By Ammar Karim – BAGHDAD
Iraqi forces launched a mission on Saturday to kill or capture the Al-Qaeda insurgents who kidnapped 14 policemen, slit their throats and then boasted about it on the Internet.
The development came against the backdrop of massive US and Iraqi security operations in Baghdad and in the western city of Ramadi, the epicentre of Iraq's Sunni insurgency, which residents said was under siege.

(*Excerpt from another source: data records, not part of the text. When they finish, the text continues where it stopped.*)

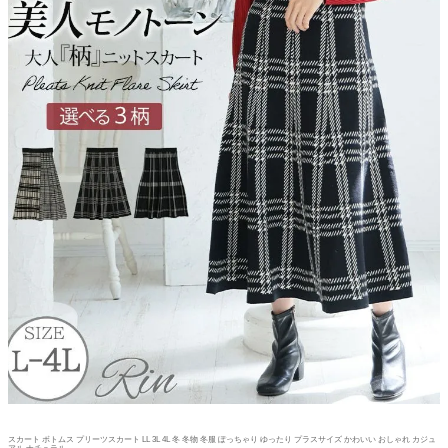
スカート ボトムス プリーツスカート LL 3L 4L 冬 冬物 冬服 ぽっちゃり ゆったり プラスサイズ かわいい おしゃれ カジュ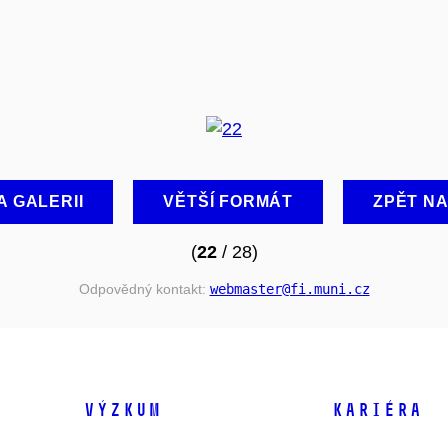
A GALERII
VĚTŠÍ FORMÁT
ZPĚT N
(
22
/ 28)
Odpovědný kontakt:
webmaster
@fi
.muni
.cz
VÝZKUM
KARIÉRA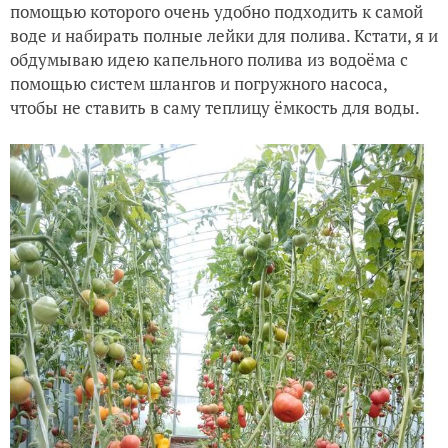
помощью которого очень удобно подходить к самой
воде и набирать полные лейки для полива. Кстати, я и
обдумываю идею капельного полива из водоёма с
помощью систем шлангов и погружного насоса,
чтобы не ставить в саму теплицу ёмкость для воды.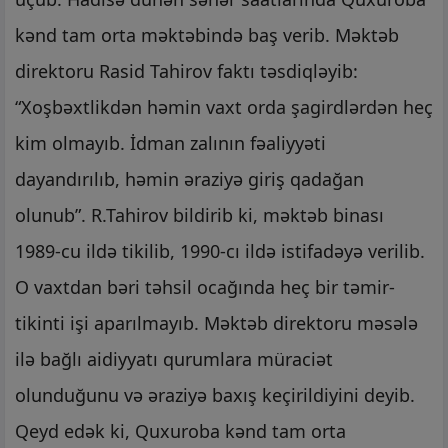
kənd tam orta məktəbində baş verib. Məktəb
direktoru Rasid Tahirov faktı təsdiqləyib:
“Xoşbəxtlikdən həmin vaxt orda şagirdlərdən heç
kim olmayıb. İdman zalının fəaliyyəti
dayandırılıb, həmin əraziyə giriş qadağan
olunub”. R.Tahirov bildirib ki, məktəb binası
1989-cu ildə tikilib, 1990-cı ildə istifadəyə verilib.
O vaxtdan bəri təhsil ocağında heç bir təmir-
tikinti işi aparılmayıb. Məktəb direktoru məsələ
ilə bağlı aidiyyatı qurumlara müraciət
olunduğunu və əraziyə baxış keçirildiyini deyib.
Qeyd edək ki, Quxuroba kənd tam orta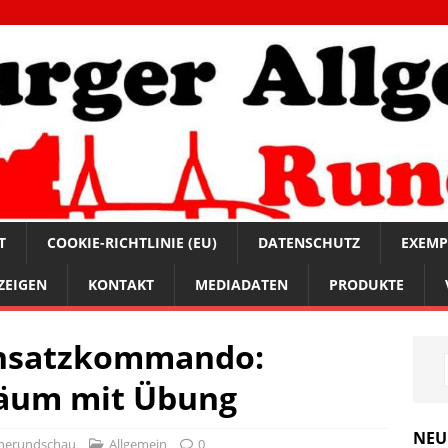
T
COOKIE-RICHTLINIE (EU)
DATENSCHUTZ
EXEMP
ZEIGEN
KONTAKT
MEDIADATEN
PRODUKTE
einsatzkommando:
iläum mit Übung
NEU
nerundschau
Allgemein
0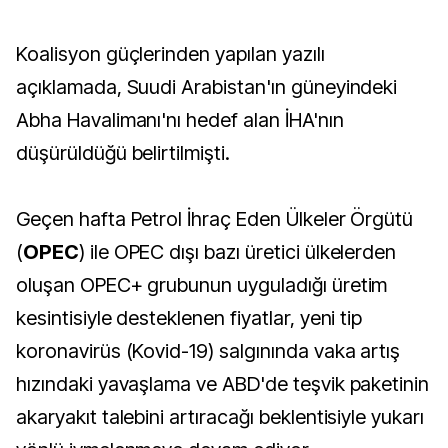
Koalisyon güçlerinden yapılan yazılı
açıklamada, Suudi Arabistan'ın güneyindeki
Abha Havalimanı'nı hedef alan İHA'nın
düşürüldüğü belirtilmişti.
Geçen hafta Petrol İhraç Eden Ülkeler Örgütü
(
OPEC
) ile OPEC dışı bazı üretici ülkelerden
oluşan OPEC+ grubunun uyguladığı üretim
kesintisiyle desteklenen fiyatlar, yeni tip
koronavirüs (Kovid-19) salgınında vaka artış
hızındaki yavaşlama ve ABD'de teşvik paketinin
akaryakıt talebini artıracağı beklentisiyle yukarı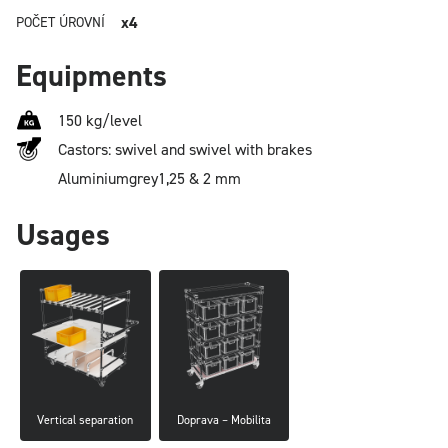
x4
POČET ÚROVNÍ
Equipments
150 kg/level
Castors: swivel and swivel with brakes
Aluminium
grey
1,25 & 2 mm
Usages
Vertical separation
Doprava – Mobilita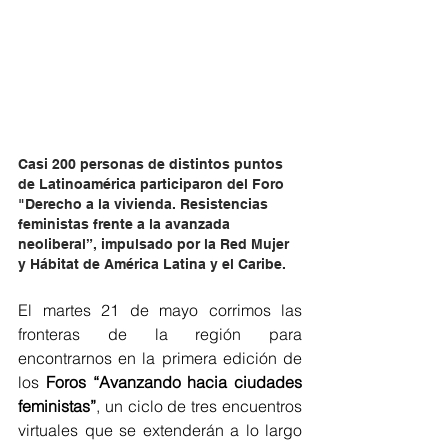
Casi 200 personas de distintos puntos 
de Latinoamérica participaron del Foro 
"Derecho a la vivienda. Resistencias 
feministas frente a la avanzada 
neoliberal”, impulsado por la Red Mujer 
y Hábitat de América Latina y el Caribe.  
El martes 21 de mayo corrimos las 
fronteras de la región para 
encontrarnos en la primera edición de 
los 
Foros “Avanzando hacia ciudades 
feministas”
, un ciclo de tres encuentros 
virtuales que se extenderán a lo largo 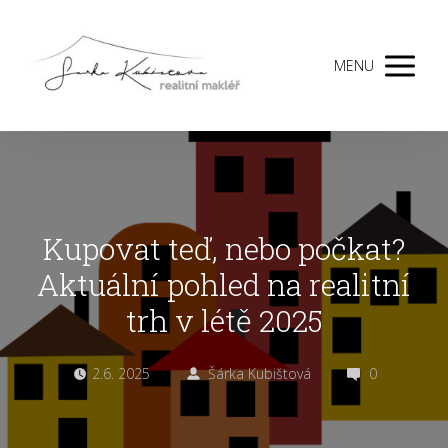
MENU
Kupovat teď, nebo počkat?
Aktuální pohled na realitní
trh v létě 2025
2.6. 2025
Šárka Kubištová
0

Interior ministry operations director Brigadier General Abdel Karim Khalaf said that 14 officers missing after their convoy was ambushed on Thursday had been found dead in the streets of Baquba, north of Baghdad.
From playfuls.com
One of the country's top civilian military officials, Francis Harvey, abruptly stepped down Friday as secretary of the US Army amidst a widening scandal over health care management for soldiers wounded in Iraq and Afghanistan. While Harvey's resignation appeared to be connected to an immediate crisis over care at the Walter Reed Army Medical Centre in the nation's capital, US President George W Bush ordered a system- wide investigation into possible problems at other facilities. In an unusual move, Bush released his weekly radio address nearly a day early to announce the probe and lament the "bureaucratic delays and living conditions" that have been uncovered at Walter Reed. The facility came under intense scrutiny after a series of articles in the Washington Post newspaper showed decrepit conditions such as mold and holes in the walls at a building that houses outpatients and detailed the problems of some soldiers seeking treatment. "This is unacceptable to me, it is unacceptable to our country, and it's not going to continue," Bush said. "This country has a moral obligation to provide our servicemen and women with the best possible care and treatment." US Defence Secretary Robert Gates announced Harvey's resignation, then expressed his disappointment in the leadership at Walter Reed, one of the country's main health care centers for the military.